The records that follow must be repeated exactly, minus the images.
(SUPPLIED ENTRIES)
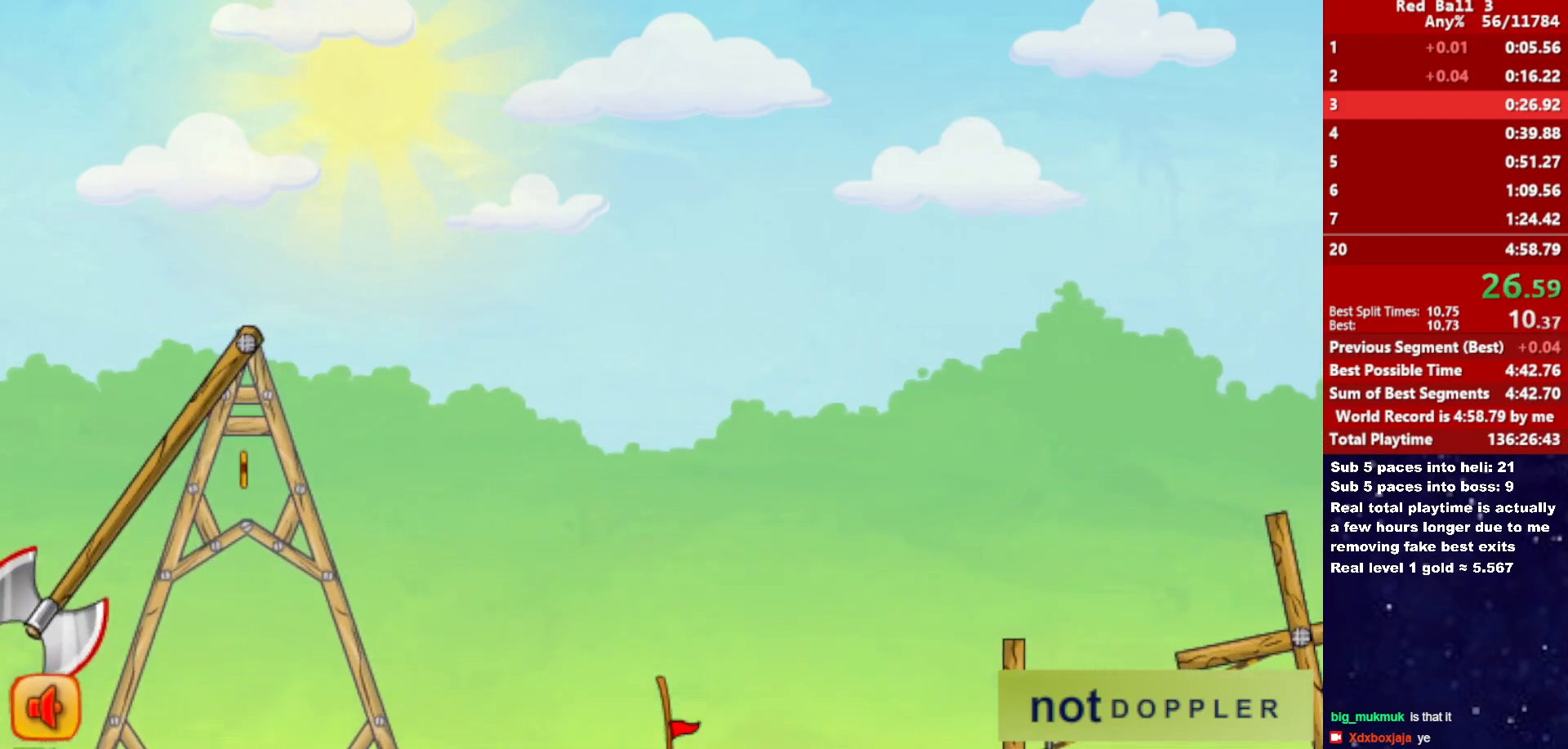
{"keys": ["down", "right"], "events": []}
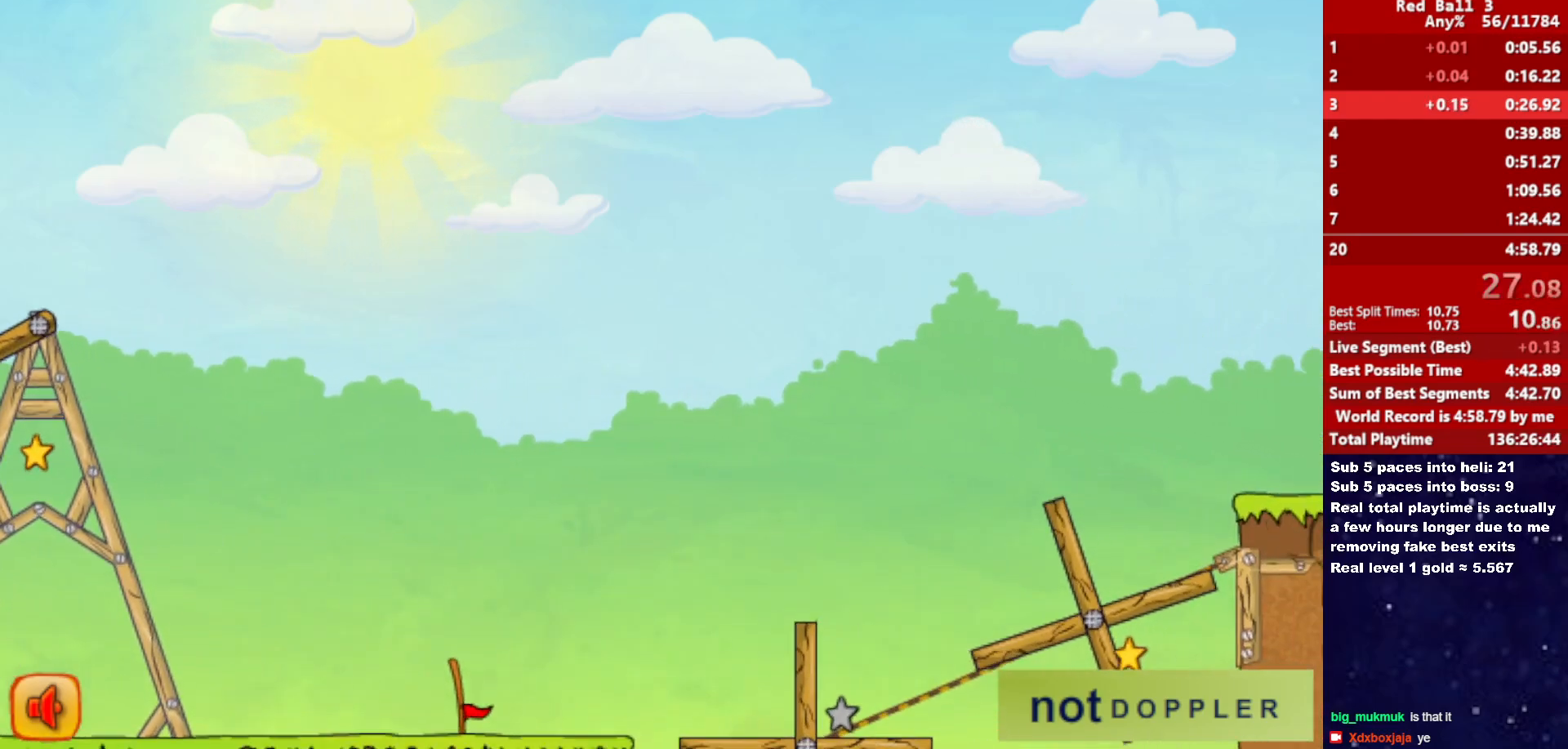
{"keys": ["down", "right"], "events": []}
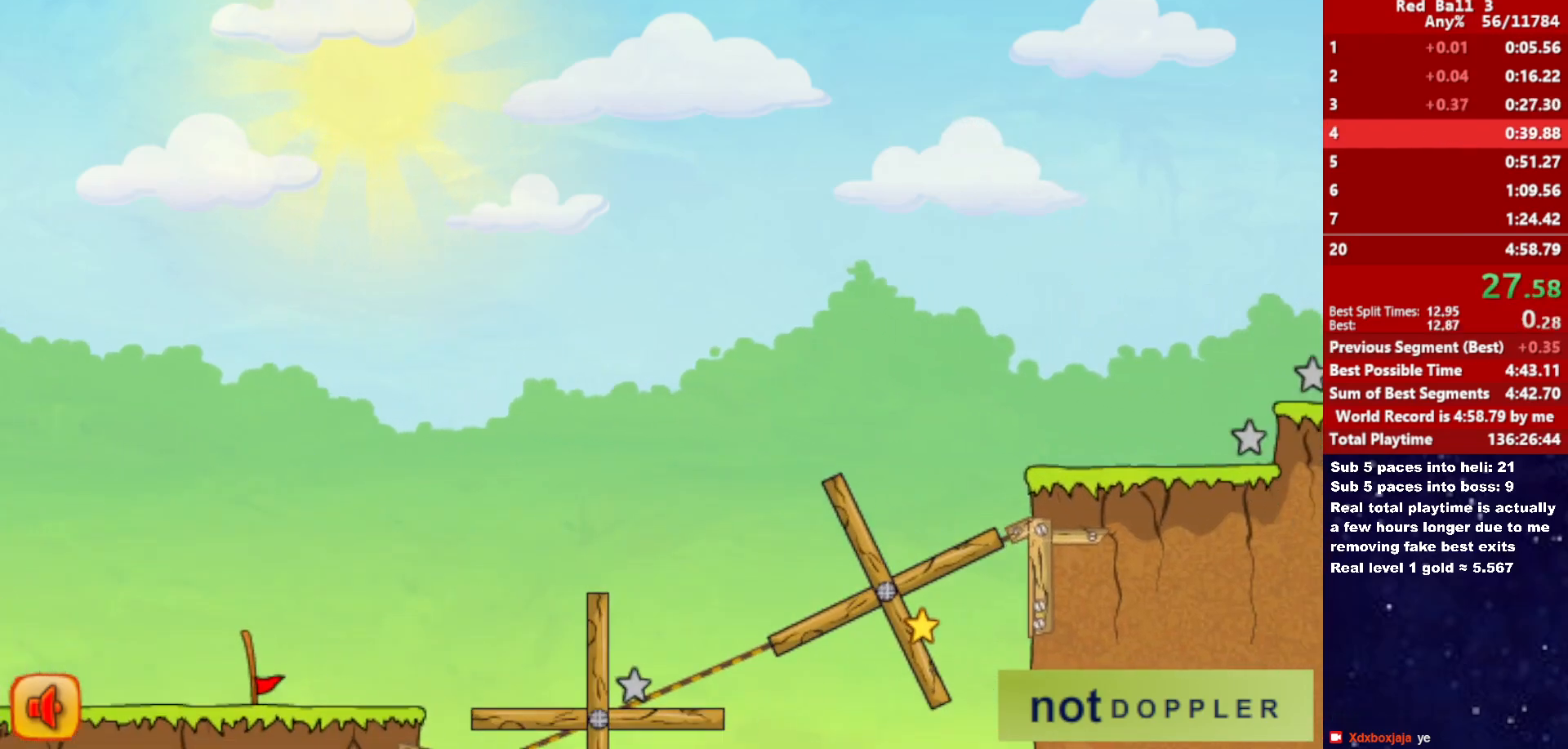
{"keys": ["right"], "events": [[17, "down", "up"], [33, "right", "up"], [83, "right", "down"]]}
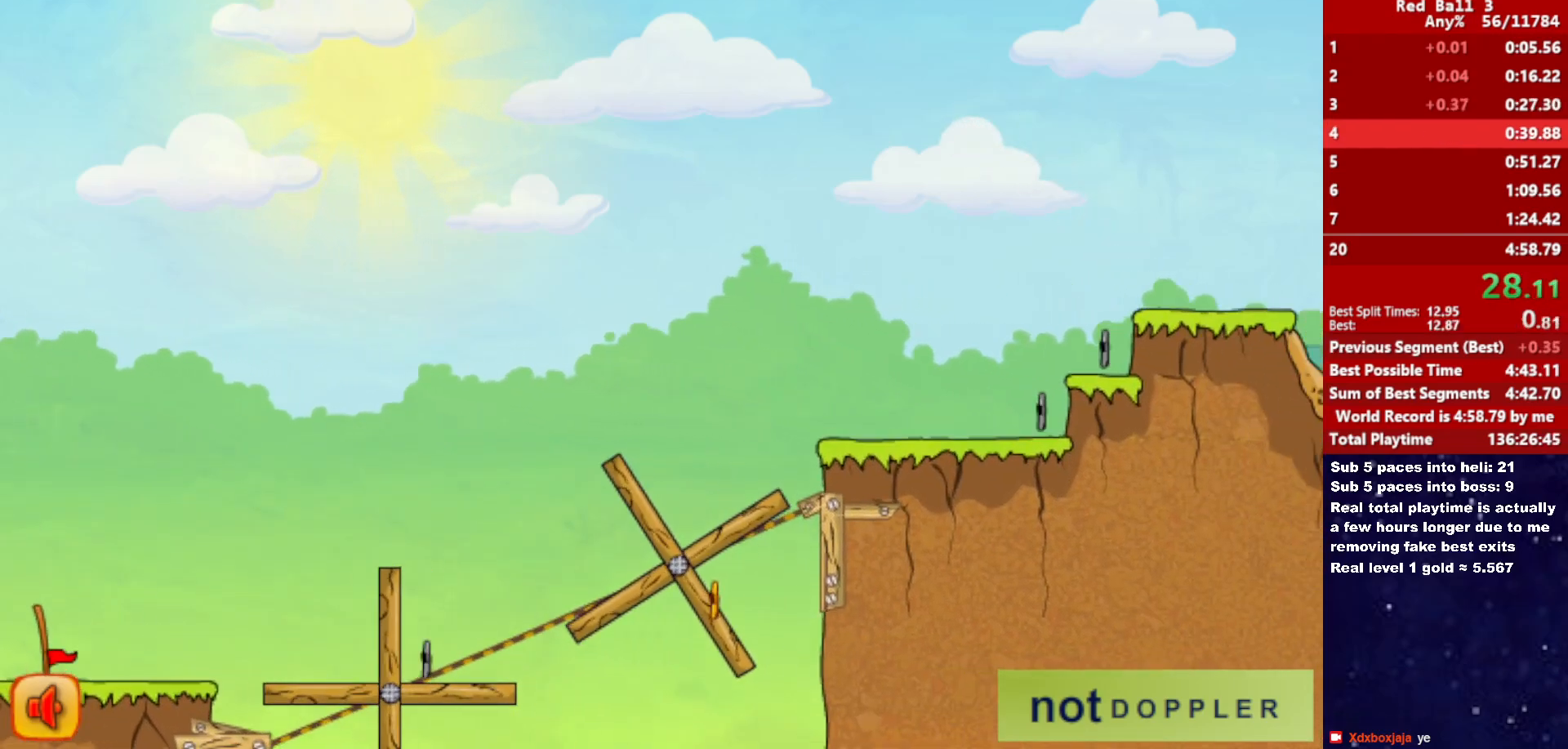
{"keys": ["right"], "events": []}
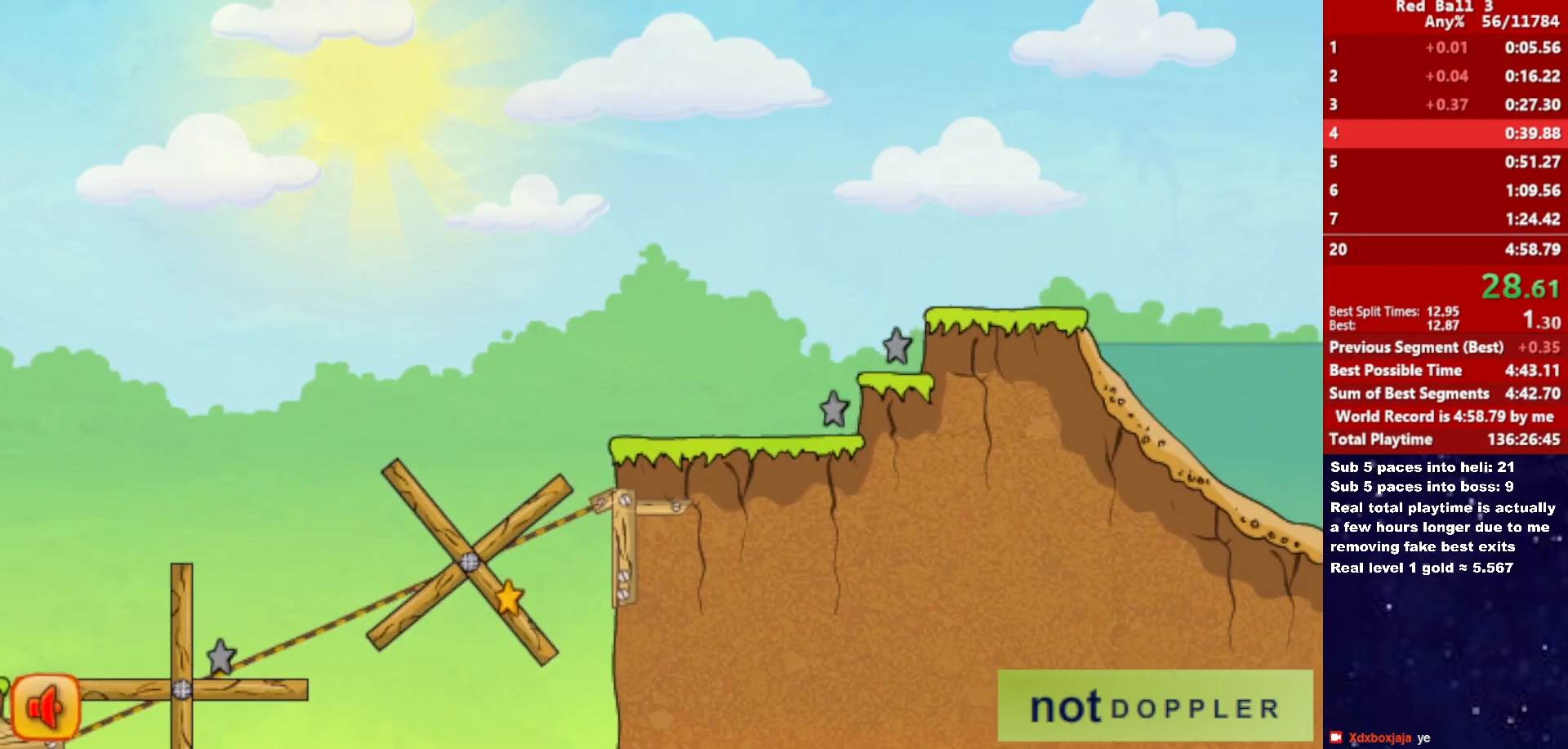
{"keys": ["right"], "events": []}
(End SUPPLIED ENTRIES)
TASK ANSWER:
{"keys": ["down", "right"], "events": []}
{"keys": ["down", "right"], "events": []}
{"keys": ["right"], "events": [[17, "down", "up"], [33, "right", "up"], [83, "right", "down"]]}
{"keys": ["right"], "events": []}
{"keys": ["right"], "events": []}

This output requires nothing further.